Segment Start: PROVIDED DATA
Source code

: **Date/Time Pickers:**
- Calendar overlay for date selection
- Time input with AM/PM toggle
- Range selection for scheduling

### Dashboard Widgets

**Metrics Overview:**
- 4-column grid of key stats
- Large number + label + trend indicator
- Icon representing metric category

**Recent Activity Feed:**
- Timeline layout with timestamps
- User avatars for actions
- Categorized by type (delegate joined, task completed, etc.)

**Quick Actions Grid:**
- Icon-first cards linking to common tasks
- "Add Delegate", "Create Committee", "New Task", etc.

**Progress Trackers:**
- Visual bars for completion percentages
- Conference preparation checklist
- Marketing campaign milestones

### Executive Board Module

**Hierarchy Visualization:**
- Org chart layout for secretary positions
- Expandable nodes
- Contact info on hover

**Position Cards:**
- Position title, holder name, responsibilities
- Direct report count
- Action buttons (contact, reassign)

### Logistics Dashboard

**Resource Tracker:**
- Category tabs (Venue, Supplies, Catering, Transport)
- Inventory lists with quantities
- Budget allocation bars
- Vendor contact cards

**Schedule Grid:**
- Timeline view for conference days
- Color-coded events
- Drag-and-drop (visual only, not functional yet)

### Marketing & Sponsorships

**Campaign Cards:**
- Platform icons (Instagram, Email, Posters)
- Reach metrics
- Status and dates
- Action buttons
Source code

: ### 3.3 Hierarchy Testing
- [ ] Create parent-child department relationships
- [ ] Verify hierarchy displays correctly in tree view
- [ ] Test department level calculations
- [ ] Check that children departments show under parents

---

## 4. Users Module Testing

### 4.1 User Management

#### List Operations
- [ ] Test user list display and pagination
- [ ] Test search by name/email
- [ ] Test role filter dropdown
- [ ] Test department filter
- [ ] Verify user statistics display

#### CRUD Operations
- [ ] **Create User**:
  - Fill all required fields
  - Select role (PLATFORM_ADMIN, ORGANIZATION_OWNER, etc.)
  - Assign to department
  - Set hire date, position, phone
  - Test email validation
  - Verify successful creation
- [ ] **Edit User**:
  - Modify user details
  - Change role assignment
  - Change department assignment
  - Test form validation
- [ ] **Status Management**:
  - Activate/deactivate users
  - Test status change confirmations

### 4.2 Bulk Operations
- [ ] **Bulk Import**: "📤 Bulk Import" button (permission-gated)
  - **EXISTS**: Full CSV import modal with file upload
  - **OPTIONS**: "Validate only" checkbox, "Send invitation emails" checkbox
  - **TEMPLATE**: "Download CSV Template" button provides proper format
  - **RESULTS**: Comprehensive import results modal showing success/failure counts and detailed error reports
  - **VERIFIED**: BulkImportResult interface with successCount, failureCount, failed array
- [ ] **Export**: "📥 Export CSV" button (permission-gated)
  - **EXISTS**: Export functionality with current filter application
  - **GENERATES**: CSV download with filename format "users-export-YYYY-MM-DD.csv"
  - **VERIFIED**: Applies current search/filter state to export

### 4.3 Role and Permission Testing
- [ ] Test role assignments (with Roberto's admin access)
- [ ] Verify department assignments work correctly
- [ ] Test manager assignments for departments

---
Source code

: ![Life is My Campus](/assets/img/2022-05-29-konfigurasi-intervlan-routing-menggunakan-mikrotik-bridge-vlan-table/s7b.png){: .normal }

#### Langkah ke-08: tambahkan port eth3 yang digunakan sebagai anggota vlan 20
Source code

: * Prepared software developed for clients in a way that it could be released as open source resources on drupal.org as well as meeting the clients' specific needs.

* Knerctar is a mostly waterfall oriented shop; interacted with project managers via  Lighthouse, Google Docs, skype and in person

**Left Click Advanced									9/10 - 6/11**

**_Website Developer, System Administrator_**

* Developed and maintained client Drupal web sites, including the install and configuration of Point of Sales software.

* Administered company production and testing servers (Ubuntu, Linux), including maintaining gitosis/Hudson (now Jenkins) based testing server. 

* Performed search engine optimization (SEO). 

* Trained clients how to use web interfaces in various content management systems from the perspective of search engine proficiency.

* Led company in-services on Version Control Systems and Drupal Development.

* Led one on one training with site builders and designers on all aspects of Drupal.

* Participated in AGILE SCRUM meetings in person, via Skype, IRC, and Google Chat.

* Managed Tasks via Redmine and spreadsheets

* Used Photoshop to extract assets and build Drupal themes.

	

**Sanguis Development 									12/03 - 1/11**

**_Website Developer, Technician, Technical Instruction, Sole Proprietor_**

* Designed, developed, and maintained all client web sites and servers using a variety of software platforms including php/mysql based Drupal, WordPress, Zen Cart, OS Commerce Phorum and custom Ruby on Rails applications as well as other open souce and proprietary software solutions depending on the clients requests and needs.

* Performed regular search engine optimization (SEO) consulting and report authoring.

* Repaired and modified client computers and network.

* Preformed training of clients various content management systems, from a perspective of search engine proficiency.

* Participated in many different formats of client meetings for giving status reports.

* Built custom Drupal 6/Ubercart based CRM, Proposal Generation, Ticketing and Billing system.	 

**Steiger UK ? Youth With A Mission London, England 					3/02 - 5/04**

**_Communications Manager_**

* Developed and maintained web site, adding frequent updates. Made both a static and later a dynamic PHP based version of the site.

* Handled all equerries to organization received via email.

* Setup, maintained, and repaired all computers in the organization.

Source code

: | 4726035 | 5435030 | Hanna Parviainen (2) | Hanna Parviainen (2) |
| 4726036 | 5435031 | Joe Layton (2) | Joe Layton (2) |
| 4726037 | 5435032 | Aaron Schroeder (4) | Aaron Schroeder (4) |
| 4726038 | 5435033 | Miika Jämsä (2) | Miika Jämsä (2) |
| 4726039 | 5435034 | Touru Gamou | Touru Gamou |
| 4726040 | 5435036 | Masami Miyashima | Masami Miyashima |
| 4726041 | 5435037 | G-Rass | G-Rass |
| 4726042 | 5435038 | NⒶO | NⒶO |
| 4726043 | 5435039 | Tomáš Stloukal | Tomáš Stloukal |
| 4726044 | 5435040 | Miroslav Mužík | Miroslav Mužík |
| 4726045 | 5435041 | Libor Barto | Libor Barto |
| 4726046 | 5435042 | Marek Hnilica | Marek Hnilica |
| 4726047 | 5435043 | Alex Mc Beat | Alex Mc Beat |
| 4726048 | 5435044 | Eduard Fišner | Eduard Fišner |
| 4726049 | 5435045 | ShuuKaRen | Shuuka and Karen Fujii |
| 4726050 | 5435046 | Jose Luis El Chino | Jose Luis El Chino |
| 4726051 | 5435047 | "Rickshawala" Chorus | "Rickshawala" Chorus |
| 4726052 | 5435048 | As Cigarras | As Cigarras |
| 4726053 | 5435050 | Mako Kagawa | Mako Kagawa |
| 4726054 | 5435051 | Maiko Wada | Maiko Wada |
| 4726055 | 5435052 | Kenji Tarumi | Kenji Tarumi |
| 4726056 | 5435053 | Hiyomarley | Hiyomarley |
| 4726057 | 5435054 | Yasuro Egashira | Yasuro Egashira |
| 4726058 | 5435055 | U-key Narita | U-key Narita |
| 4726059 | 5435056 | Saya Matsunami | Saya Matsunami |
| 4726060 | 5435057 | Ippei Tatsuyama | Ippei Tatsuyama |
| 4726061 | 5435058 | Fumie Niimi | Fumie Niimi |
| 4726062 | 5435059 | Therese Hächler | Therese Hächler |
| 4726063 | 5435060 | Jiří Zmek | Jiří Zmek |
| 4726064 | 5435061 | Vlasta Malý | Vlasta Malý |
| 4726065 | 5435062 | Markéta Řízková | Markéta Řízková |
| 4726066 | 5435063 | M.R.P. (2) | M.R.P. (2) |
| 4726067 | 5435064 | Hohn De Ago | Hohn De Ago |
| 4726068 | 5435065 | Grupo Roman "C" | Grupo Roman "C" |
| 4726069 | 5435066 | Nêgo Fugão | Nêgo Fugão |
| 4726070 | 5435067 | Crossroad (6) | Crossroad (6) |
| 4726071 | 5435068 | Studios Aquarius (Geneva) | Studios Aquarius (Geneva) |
Segment End: PROVIDED DATA
• [PROBLEM DETAILS] Retype the lines exactly as they appear in the items above, starting at the line that contains "#### CRUD Operations" and ending at the line that contains "- Change department assignment", with both of those lines included.

• [ANSWER FOR THIS EXERCISE]
#### CRUD Operations
- [ ] **Create User**:
  - Fill all required fields
  - Select role (PLATFORM_ADMIN, ORGANIZATION_OWNER, etc.)
  - Assign to department
  - Set hire date, position, phone
  - Test email validation
  - Verify successful creation
- [ ] **Edit User**:
  - Modify user details
  - Change role assignment
  - Change department assignment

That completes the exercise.